Jozak: Jesteśmy w wielkim kryzysie
Romeo Jozak (trener Legii): Jak widzieliście, pierwszą połowę nie zagraliśmy tak, jak chcieliśmy. Arka narzuciła swój styl i nie udało nam się na niego odpowiednio odpowiedzieć. Oczekiwaliśmy od rywali agresji i takiego stylu gry. W przerwie mieliśmy otwartą i poważną rozmowę. W drugiej połowie wyglądało to lepiej - staraliśmy się bardzo i mogliśmy strzelić bramkę, ale nie wszytko poszło po naszej myśli. W końcówce było u nas widać panikę.

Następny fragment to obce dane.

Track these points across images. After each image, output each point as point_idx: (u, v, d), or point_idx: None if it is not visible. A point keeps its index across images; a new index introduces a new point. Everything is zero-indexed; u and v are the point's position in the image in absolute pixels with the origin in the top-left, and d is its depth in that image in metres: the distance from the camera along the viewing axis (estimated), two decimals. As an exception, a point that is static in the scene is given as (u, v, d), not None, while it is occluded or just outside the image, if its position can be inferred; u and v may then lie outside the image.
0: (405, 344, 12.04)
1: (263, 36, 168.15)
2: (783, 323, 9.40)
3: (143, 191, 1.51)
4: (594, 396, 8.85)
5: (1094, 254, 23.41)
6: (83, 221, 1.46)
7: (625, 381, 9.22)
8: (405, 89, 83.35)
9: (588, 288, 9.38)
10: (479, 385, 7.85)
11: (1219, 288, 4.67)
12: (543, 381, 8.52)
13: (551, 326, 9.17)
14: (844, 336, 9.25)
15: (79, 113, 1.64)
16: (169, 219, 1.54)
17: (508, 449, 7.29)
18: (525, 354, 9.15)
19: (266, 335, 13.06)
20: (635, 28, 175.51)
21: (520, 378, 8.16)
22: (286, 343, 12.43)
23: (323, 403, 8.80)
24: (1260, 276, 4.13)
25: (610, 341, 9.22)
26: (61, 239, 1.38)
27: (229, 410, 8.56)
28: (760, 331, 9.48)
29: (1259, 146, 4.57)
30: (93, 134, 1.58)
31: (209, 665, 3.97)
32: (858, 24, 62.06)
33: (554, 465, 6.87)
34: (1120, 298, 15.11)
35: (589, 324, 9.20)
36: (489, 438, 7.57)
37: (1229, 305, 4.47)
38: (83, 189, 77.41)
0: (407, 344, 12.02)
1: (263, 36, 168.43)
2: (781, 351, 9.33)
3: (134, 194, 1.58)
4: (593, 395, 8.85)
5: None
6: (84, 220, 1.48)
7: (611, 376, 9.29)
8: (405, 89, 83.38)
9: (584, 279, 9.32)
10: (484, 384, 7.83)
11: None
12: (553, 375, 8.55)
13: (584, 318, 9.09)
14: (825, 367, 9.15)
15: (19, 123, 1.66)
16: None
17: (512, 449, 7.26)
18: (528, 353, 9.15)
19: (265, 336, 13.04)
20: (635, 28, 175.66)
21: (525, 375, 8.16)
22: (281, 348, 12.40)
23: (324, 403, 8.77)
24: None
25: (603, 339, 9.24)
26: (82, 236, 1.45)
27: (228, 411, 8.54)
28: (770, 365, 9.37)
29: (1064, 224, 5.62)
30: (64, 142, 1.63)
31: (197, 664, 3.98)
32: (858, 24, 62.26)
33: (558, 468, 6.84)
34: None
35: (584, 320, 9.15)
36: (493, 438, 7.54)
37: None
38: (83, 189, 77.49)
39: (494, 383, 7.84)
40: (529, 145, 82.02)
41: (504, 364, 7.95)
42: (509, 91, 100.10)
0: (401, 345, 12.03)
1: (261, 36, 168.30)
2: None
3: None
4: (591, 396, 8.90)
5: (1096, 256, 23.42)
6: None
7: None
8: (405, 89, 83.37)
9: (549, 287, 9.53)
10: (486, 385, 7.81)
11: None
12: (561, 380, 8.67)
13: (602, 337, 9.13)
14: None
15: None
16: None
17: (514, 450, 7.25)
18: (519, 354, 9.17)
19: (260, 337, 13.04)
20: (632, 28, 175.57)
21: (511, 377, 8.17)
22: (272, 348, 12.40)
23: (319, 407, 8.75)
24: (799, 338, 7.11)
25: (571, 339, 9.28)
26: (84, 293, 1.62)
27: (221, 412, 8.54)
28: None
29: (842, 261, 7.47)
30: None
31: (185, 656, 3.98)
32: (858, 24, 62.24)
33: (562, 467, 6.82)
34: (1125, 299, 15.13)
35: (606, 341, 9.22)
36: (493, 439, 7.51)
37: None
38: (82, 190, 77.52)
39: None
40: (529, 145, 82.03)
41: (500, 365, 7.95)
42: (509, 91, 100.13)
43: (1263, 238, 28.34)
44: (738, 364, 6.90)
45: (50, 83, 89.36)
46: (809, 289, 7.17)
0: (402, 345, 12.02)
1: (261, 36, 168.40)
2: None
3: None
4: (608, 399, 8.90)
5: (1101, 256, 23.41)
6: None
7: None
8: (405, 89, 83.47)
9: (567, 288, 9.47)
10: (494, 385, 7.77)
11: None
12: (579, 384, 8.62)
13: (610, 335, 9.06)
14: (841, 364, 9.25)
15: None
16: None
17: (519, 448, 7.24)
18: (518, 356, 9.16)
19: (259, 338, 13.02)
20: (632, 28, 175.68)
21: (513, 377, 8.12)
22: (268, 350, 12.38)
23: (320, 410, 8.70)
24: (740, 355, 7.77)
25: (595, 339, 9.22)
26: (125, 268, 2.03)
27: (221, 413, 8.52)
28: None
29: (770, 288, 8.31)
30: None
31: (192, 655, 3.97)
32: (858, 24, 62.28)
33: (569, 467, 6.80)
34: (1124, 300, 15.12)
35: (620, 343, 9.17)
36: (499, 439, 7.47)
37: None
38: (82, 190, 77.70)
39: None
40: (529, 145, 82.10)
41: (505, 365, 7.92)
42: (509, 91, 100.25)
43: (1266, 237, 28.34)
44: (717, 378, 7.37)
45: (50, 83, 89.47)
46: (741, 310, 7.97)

Gdybyśmy mecz zaczęli tak, jak graliśmy w drugiej połowie, to byśmy nie przegrali. Gratuluję Arce dobrego meczu, zasłużyli dzisiaj na zwycięstwo.
- W ostatnich tygodniach byliśmy w kryzysie i ten mecz go powiększył. Będziemy musieli ze sobą poważnie porozmawiać i wyjść z tego kryzysu najszybciej jak to możliwe. Kto jest odpowiedzialny za obecną sytuację? Ja jestem trenerem i moje słowo jest ostatnie. Nie uciekam od odpowiedzialności. To ja wybrałem drużynę, system gry i jestem odpowiedzialny za całą sytuację i ten kryzys.
* * *
Trener został poproszony także o skomentowanie okrzyków z sektora gości, które brzmiały "Prawda jest taka, nie chcemy tutaj Jozaka".
- Nie słyszałem ich. Oczywiście kibice zawsze wspierają drużynę i chcą dla niej jak najlepiej. Ja również chcę jak najlepiej, ale nie mogę tego skomentować.